_본문 부분_
본 논문은 직교방식(quadrature) 디지털 고주파기억장치의 다중신호 재생성 효과를 기술하였다. 대부분의 고주파기억장치는 단일 신호를 저장한 후 재생성을 잘하지만 다중신호를 저장한 후 재생성할 경우에는 스프리어스 신호가 크게 나타난다. 직교방식 디지털 고주파기억장치는 I채널과 Q채널로 구성되어 있으며 다중신호 재생성시 스프리어스 신호를 크게 줄일 수 있다. 스프리어스 신호크기는 고주파기억장치에서 저장하는 데이터의 비트 수에 따라 달라지며, 본 논문에서는 다중신호에 대해서 고주파기억장치의 저장데이터의 비트 수에 따라 스프리어스 신호의 크기를 구해서 고주파기억장치의 용도에 따른 신호 재생성 비트 수를 구하였다. 본 연구 결과 4 비트 직교방식 디지털 고주파 기억장치는 -20dB 이하의 스프리어스 출력을 얻을 수 있어서 전자전 장비의 신호분석과 재밍장치 개발에 크게 기할 것으로 판단된다.

This paper describes the effect of multiple signal regeneration in quadrature digital radio frequency memory(DRFM). Single channel DRFM have good reproducibility after storing a single signal. However, when reproduced after storing multiple signals, the spurious signal is large. The quadrature DRFM consists of I and Q channels, which can greatly reduce the spurious signal. The amplitude of the spurious signal depends on the number of bits of data stored in the DRFM. In this paper, we have obtained the number of bits of signal regeneration according to the application of radio frequency memory by obtaining the size of the spurious signal according to the number of bits of the stored data of the DRFM for multiple signals. As a result of this study, 4 bits quadrature DRFM can achieve a spurious output of less than -20dB, which is used for 4 signals. Those are expected to greatly contribute to the signal analysis of electronic warfare equipment and the development of jamming device.

_자료 내용_

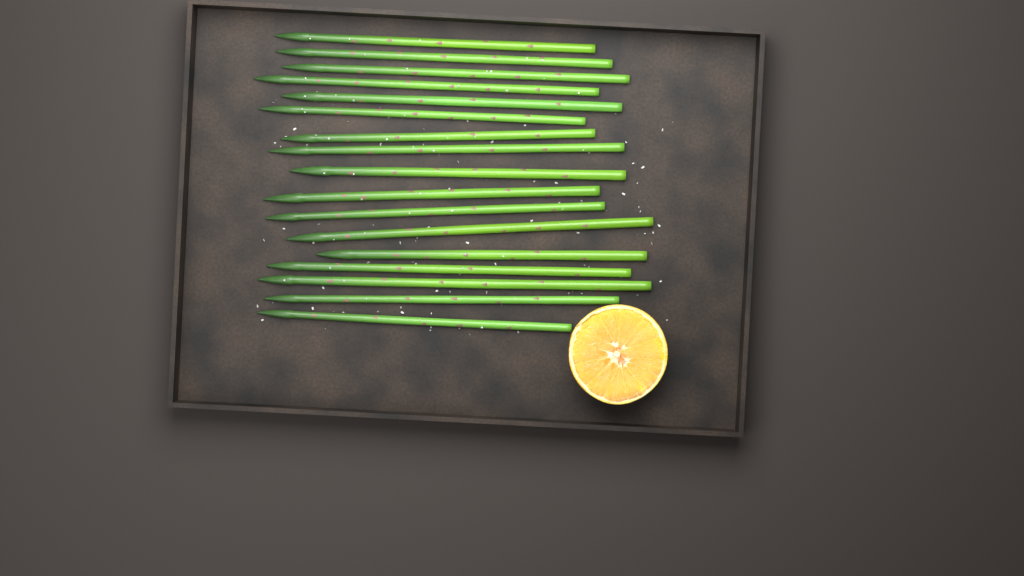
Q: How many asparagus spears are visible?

_과제 설명_
고주파기억장치에 관한 본문에서 "본 논문은 직교방식(quadrature)" 문구가 있는 곳부터 시작하여 "기할 것으로 판단된다." 문구 뒤에서 끝나는 구간을 한 글자도 바꾸지 말고 출력하십시오.

_최종 결과_
본 논문은 직교방식(quadrature) 디지털 고주파기억장치의 다중신호 재생성 효과를 기술하였다. 대부분의 고주파기억장치는 단일 신호를 저장한 후 재생성을 잘하지만 다중신호를 저장한 후 재생성할 경우에는 스프리어스 신호가 크게 나타난다. 직교방식 디지털 고주파기억장치는 I채널과 Q채널로 구성되어 있으며 다중신호 재생성시 스프리어스 신호를 크게 줄일 수 있다. 스프리어스 신호크기는 고주파기억장치에서 저장하는 데이터의 비트 수에 따라 달라지며, 본 논문에서는 다중신호에 대해서 고주파기억장치의 저장데이터의 비트 수에 따라 스프리어스 신호의 크기를 구해서 고주파기억장치의 용도에 따른 신호 재생성 비트 수를 구하였다. 본 연구 결과 4 비트 직교방식 디지털 고주파 기억장치는 -20dB 이하의 스프리어스 출력을 얻을 수 있어서 전자전 장비의 신호분석과 재밍장치 개발에 크게 기할 것으로 판단된다.